— What to work on —
1. In the Magi Agent Library text, write out the stretch from "This may seem" through "method invocation cycle." again, swapping "daemon" for "server".
2. Answer these questions from the Magi Agent Library text:
(a) Through what two means does the daemon communicate with a process-based agent?
(b) What is the only language supported for now?
(c) What is the IDL to be used for in the future?

— Source passage —
+--

Magi Agent Library
==================

Overview
++++++++
Every node has a daemon running with a series of agents on it. These agents are
each executed in their own thread or process. They are provided with a defined
interface with which to send and receive messages to other object in the
experiment. The Magi daemon will route messages to the agent based on the
routing information in the message. The daemon supports group-based,
name-based, and "dock"-based routing. (A dock is like a port for a traditional
daemon; an agent listens on a dock.) Once a message is delivered to an agent,
the format of the message data is then up to the agent itself.

Most agents will not need to parse messages directly however as the Magi Agent
Library supports a number of useful abstractions implemented in base classes
from which Agent authors can derive. This are described in detail below.

Agent Execution Models
++++++++++++++++++++++
There are two execution models supported by the daemon for Agents: thread-based
and process-based. A thread-based agent is loaded and runs in the process space
of the daemon. The daemon communicates with a thread-based agent directly. A
process-based Agent is started as a separate process. The daemon communicates
with it via standard interprocess communication techniques: a pipe or a socket.

Here is a list outlining the differences between the execution models.

**Threads**

* Pro: Lightweight
* Pro: Messages passed as objects without need for serialization
* Con: Must be written in Python
* Con: Must be aware of other threads when it comes to file descriptors or other shared memory

**Process (Pipe or Socket)**

* Pro: Agents can be written in languages other than Python.
* Pro: Can kill off agent individually from the shell
* Con: Heavier weight if invoking a new interpreter for each agent for scripted languages
* Con: Message transceiver is more complex, in particular if a library for the language has not been written. (Note: As of now, only Python is supported. We are working on adding support for other languages.)

Interface Description Language
++++++++++++++++++++++++++++++
Agent authors need to write an IDL that matches the interface exported by their
agent. This IDL is used by MAGI to validate the interface of the agent. (And in
the future to generate GUIs for agent execution and configuration.) The IDL
should specify: agent execution model (thread or process), any public agent
variables and thier types, ranges, or enumerated values; any public methods and
the method arguments and thier types; "help" strings for each method and agent
varible which explain their purpose; and finally any Agent library from which
they derive.

This may seem like a lot to specify, but the Agent Library supplies IDL for
base Agents so in practice much of the IDL specification will be supplied to
the Agent author.

The IDL format and keywords are given in a table below.

.. comment *GTL INSERT CROSS REFERENCE HERE

.. comment 
    *GTL - Mention the agentmethod() decorator here. python only currently does
    nothing.* *GTL - Mention the "agent load and execution chain": AAL -> message
    -> daemon -> load agent -> getAgent() followed by the AAL -> message -> daemon
    -> (dispatch) -> method invocation cycle. 

Agent Library
+++++++++++++
In this section we describe the Agent Library and give brief examples for usage.

+--

Items listed in a dataset
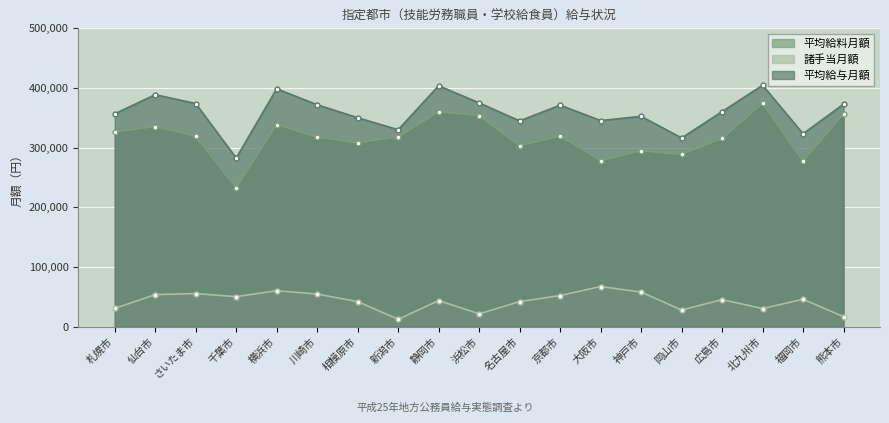

Rank the categories by 諸手当月額 value from highest to lowest.

大阪市, 横浜市, 神戸市, さいたま市, 川崎市, 仙台市, 京都市, 千葉市, 福岡市, 広島市, 静岡市, 相模原市, 名古屋市, 札幌市, 北九州市, 岡山市, 浜松市, 熊本市, 新潟市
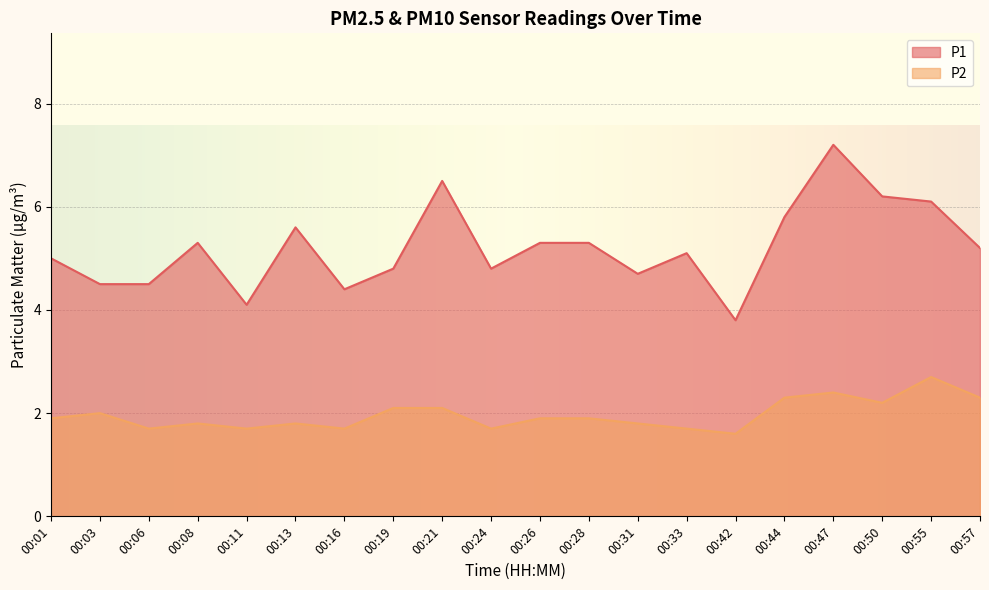

True or false: P2 and P1 cross at least once.

False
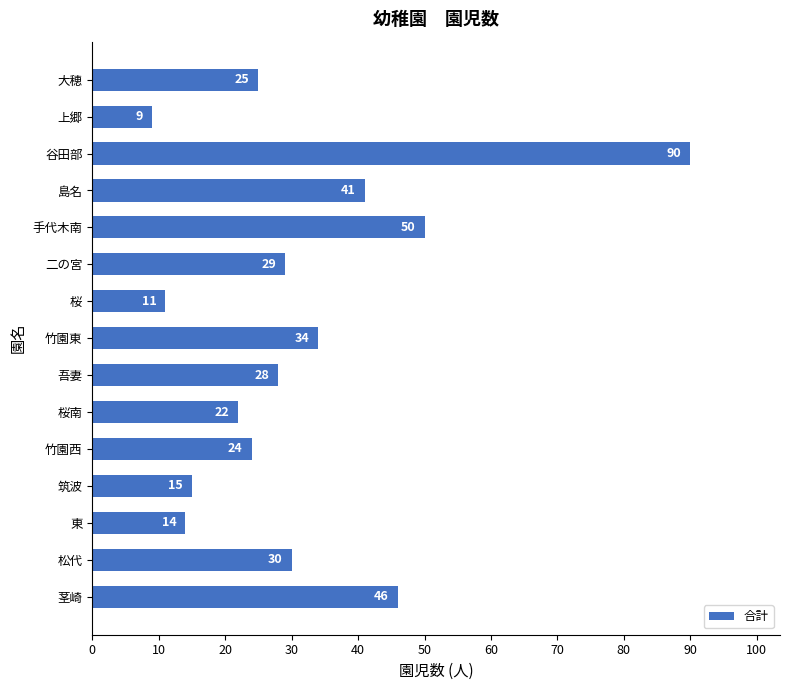

How many data points are less than 28?

7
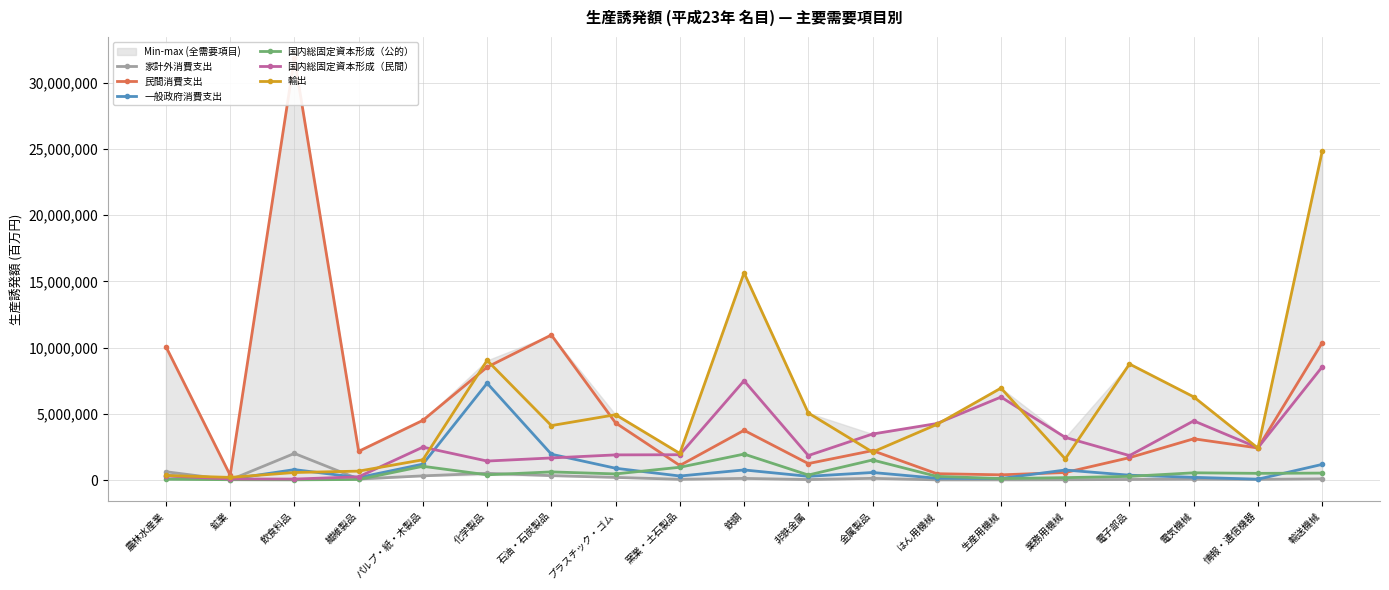

How many data points in 輸出 are less than 4111749?

9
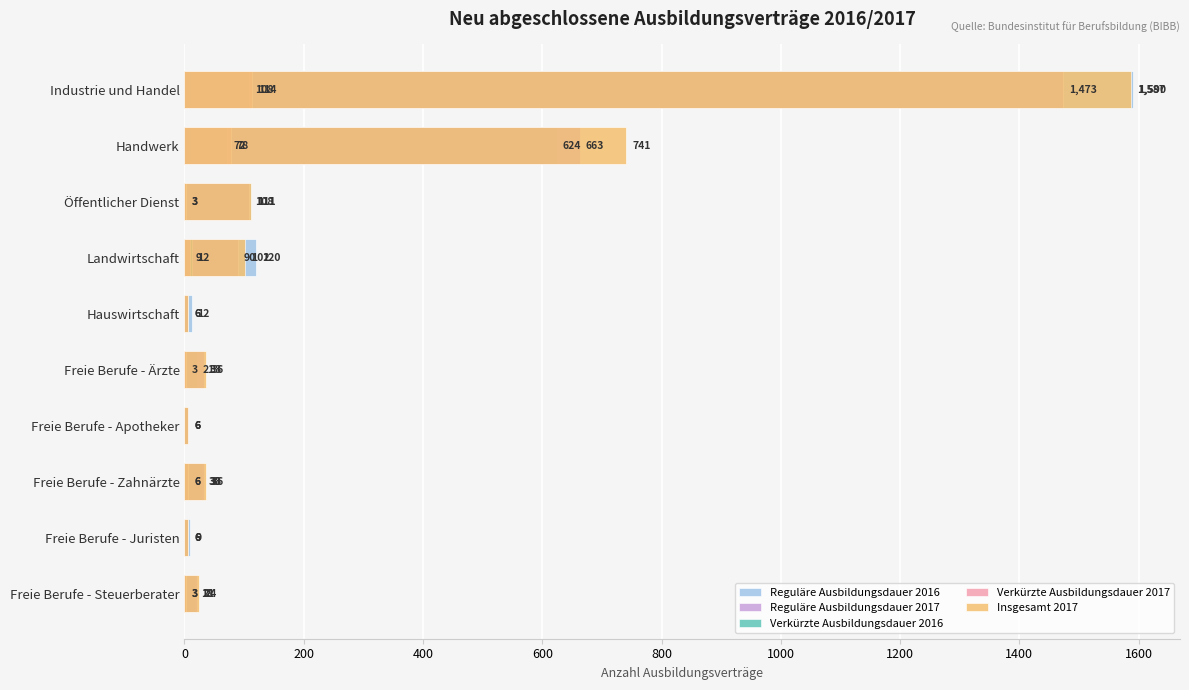

What is the value of the Reguläre Ausbildungsdauer 2016 bar at the 2nd from the left?

624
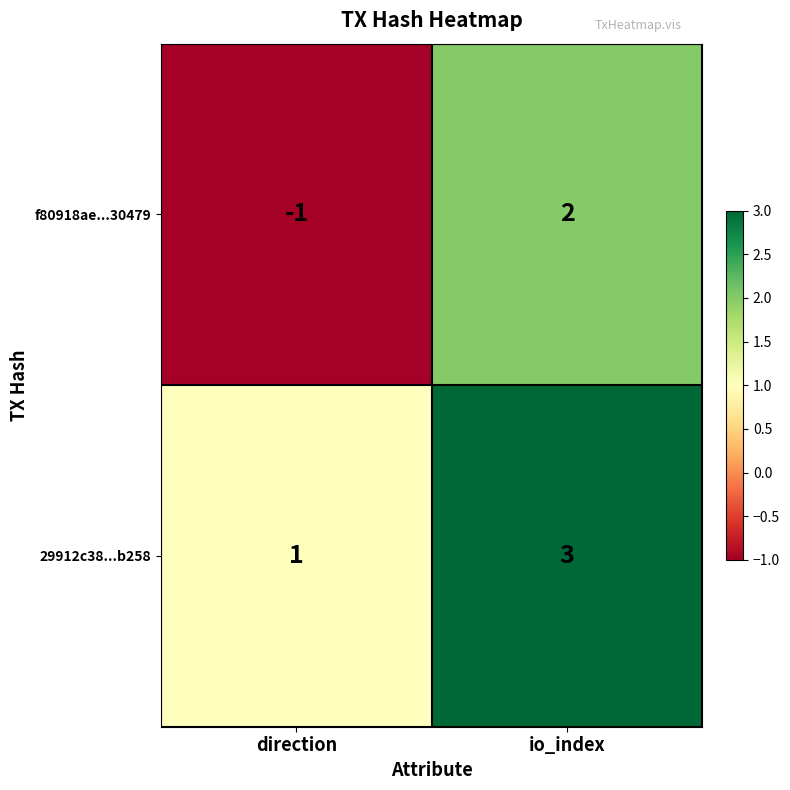

What is the difference between the f80918ae...30479 values at direction and io_index?

3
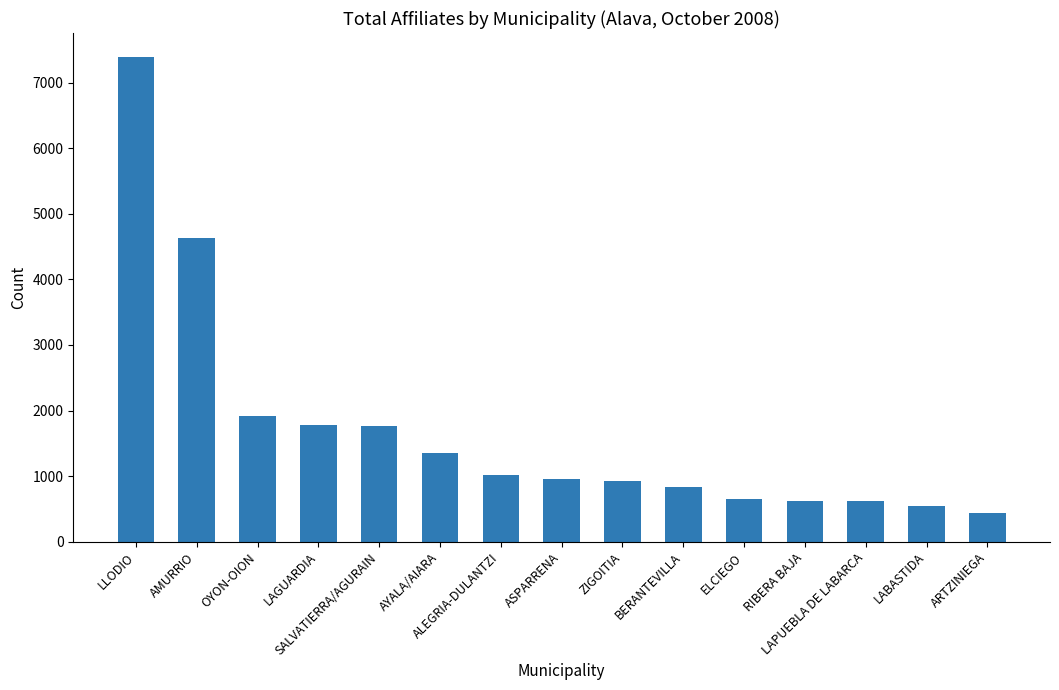

Are the bars horizontal?

No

+--

— Answers by item —
1.
This may seem like a lot to specify, but the Agent Library supplies IDL for
base Agents so in practice much of the IDL specification will be supplied to
the Agent author.

The IDL format and keywords are given in a table below.

.. comment *GTL INSERT CROSS REFERENCE HERE

.. comment 
    *GTL - Mention the agentmethod() decorator here. python only currently does
    nothing.* *GTL - Mention the "agent load and execution chain": AAL -> message
    -> server -> load agent -> getAgent() followed by the AAL -> message -> server
    -> (dispatch) -> method invocation cycle.

2.
(a) A pipe or a socket.
(b) Python.
(c) To generate GUIs for agent execution and configuration.